◆ GOAL A: Quote the passage about McCall, Idaho word for word, starting with the words "Every year during" and ending with the words "yet touched Boise.".

◆ TEXT PASSAGE:
= = = =
Every year during the middle of October, I head north to spend a blissful week in the mountain resort town of McCall, Idaho. Leaving Boise, the weather is warm and sunny. We experience glorious Indian summers here in the Treasure Valley. Usually sometime during late September a cold front will race through the area, blasting out the scorching days of lingering summer. But the cold front rarely includes a killing frost and the following days warm up to shorts-weather with temperate evenings. We know from the calendar that fall is around the corner, but it hasn’t yet touched Boise.
For those of you unfamiliar with my area, McCall, Idaho is one hundred miles north of Boise and about two thousand feet higher in elevation. The town hunkers around the outlet where Payette Lake drains into the Payette River. Cabins, varying from old rustic to new palatial, finger their way up both sides of the lake. What was once a timber and ranching town has metamorphosed into a popular recreational escape for Treasure Valley residents. Winter months lure snow lovers to downhill and cross country skiing, snow shoeing, and snowmobiling. During the summer, an armada of water craft ply the sparkling waters of Payette Lake. Hikers, bikers, horseback riders, fishermen, and backpackers fan into the surrounding mountains, cleansing their lungs of stale city air. Spring is this town’s equivalent of a bad-hair morning. Melting snow flows downhill to inundate every inch of unpaved ground with boot-sucking mud.
= = = =
◆ EXERCISE INPUT:
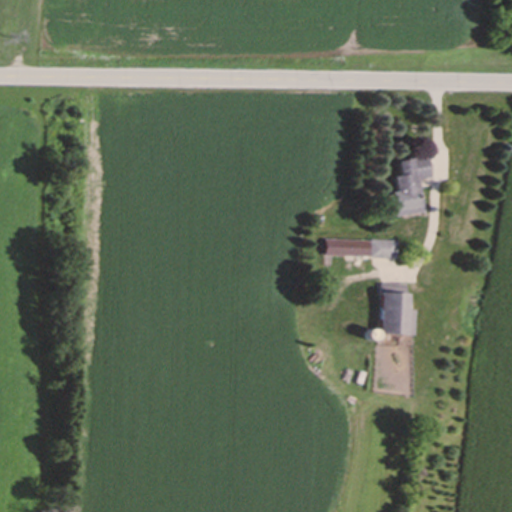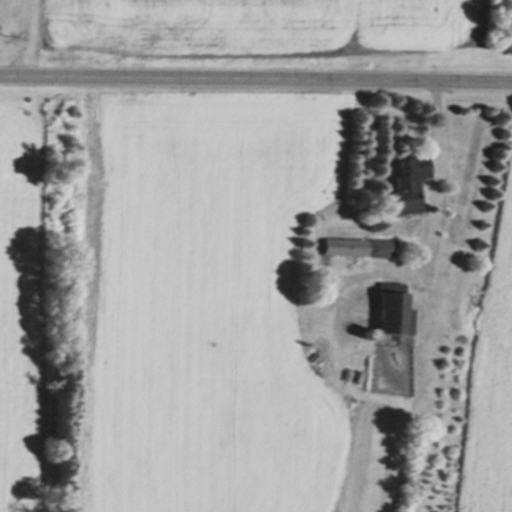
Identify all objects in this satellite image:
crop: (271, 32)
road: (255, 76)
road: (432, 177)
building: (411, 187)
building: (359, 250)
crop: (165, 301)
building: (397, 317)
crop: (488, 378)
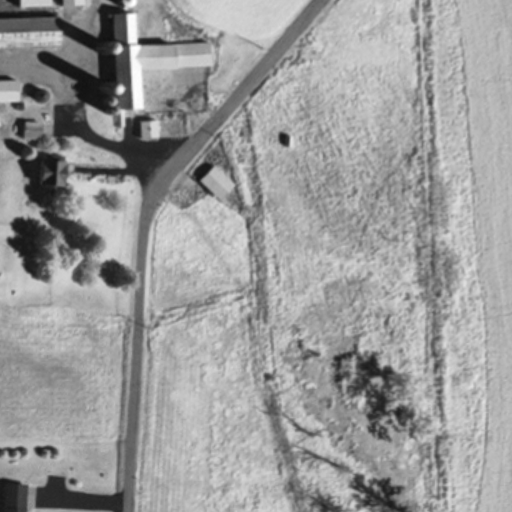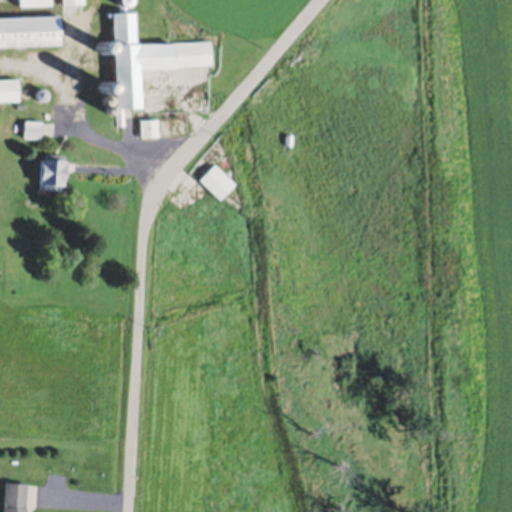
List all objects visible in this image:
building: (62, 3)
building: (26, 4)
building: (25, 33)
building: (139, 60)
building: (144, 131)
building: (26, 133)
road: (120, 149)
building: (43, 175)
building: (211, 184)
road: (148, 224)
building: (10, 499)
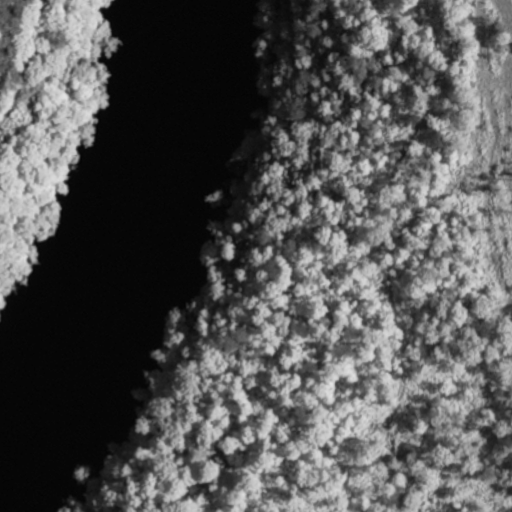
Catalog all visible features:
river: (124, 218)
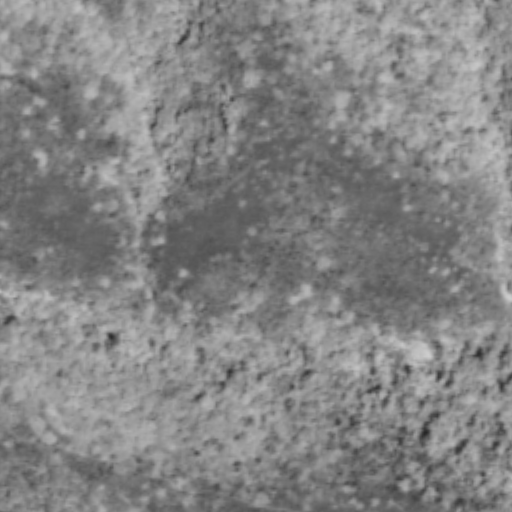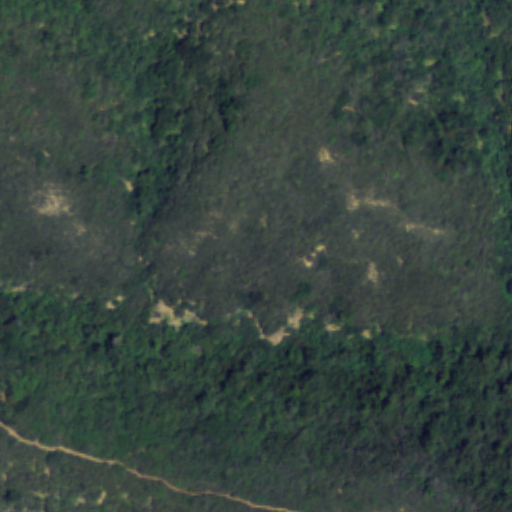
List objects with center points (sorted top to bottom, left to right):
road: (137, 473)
= = = =
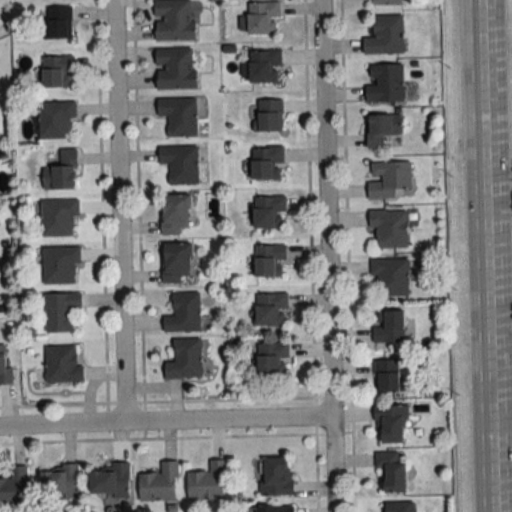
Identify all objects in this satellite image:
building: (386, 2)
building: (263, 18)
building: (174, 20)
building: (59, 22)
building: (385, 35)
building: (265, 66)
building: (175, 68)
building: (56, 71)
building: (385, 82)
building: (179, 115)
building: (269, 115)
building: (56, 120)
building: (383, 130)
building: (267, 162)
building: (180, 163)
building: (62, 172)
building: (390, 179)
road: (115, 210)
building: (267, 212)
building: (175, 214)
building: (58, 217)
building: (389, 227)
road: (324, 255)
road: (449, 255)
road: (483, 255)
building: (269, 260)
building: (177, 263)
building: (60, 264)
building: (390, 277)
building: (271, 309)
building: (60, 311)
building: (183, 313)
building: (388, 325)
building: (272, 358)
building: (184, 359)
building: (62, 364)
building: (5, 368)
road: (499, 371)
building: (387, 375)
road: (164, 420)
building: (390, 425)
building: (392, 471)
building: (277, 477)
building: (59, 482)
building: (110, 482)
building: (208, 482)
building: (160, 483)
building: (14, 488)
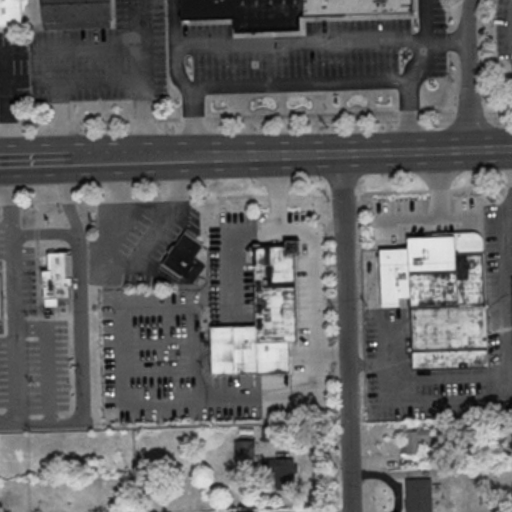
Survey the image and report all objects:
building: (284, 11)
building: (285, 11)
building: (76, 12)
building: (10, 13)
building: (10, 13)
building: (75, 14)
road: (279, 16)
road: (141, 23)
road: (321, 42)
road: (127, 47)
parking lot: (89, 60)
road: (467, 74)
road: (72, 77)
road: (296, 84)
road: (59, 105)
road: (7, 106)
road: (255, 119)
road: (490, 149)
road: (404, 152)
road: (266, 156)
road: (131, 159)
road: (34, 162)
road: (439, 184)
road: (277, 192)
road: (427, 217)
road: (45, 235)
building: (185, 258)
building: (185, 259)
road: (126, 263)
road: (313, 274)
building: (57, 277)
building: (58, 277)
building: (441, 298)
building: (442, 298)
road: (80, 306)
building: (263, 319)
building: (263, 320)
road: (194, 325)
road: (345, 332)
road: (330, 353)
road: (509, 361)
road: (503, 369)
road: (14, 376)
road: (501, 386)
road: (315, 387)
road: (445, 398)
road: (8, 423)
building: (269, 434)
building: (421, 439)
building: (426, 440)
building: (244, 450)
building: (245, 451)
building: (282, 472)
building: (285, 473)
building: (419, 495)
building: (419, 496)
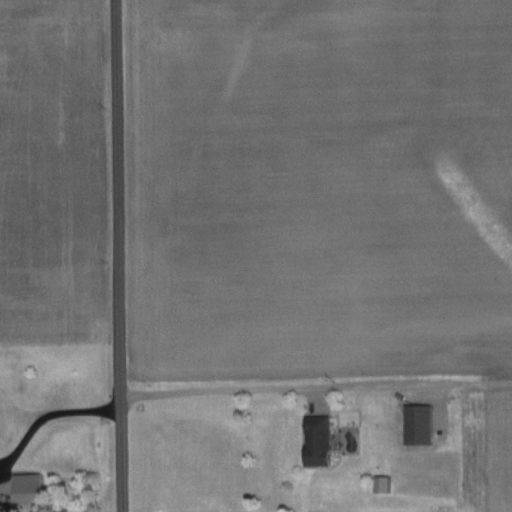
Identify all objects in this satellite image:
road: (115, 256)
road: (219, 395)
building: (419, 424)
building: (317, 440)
= = = =
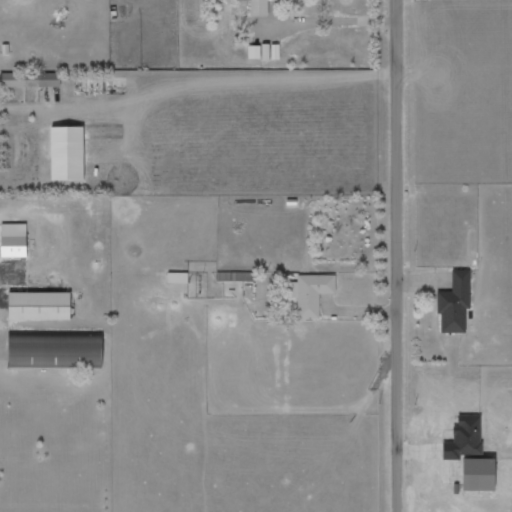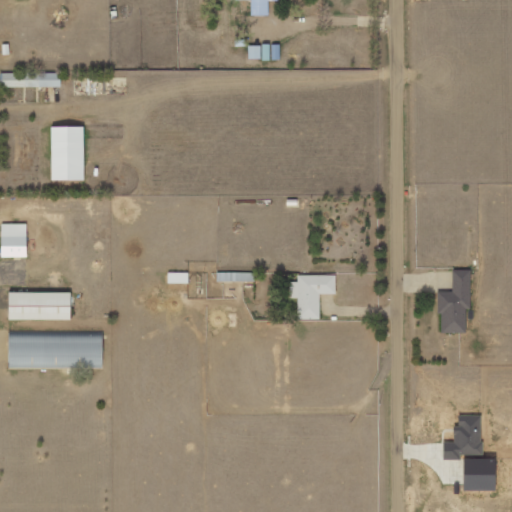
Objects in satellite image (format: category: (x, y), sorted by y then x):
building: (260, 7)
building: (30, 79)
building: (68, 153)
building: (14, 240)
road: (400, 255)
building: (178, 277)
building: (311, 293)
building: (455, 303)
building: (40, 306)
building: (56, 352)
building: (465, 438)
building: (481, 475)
= = = =
◆ GOAL B: Rewrite the records from the line containing "List objects with" through the line containing "road: (137, 473)", including the request line, and add 9 to every pixel coordinate in the answers.

◆ WORKED ANSWER A:
Every year during the middle of October, I head north to spend a blissful week in the mountain resort town of McCall, Idaho. Leaving Boise, the weather is warm and sunny. We experience glorious Indian summers here in the Treasure Valley. Usually sometime during late September a cold front will race through the area, blasting out the scorching days of lingering summer. But the cold front rarely includes a killing frost and the following days warm up to shorts-weather with temperate evenings. We know from the calendar that fall is around the corner, but it hasn’t yet touched Boise.

◆ WORKED ANSWER B:
List objects with center points (sorted top to bottom, left to right):
road: (146, 482)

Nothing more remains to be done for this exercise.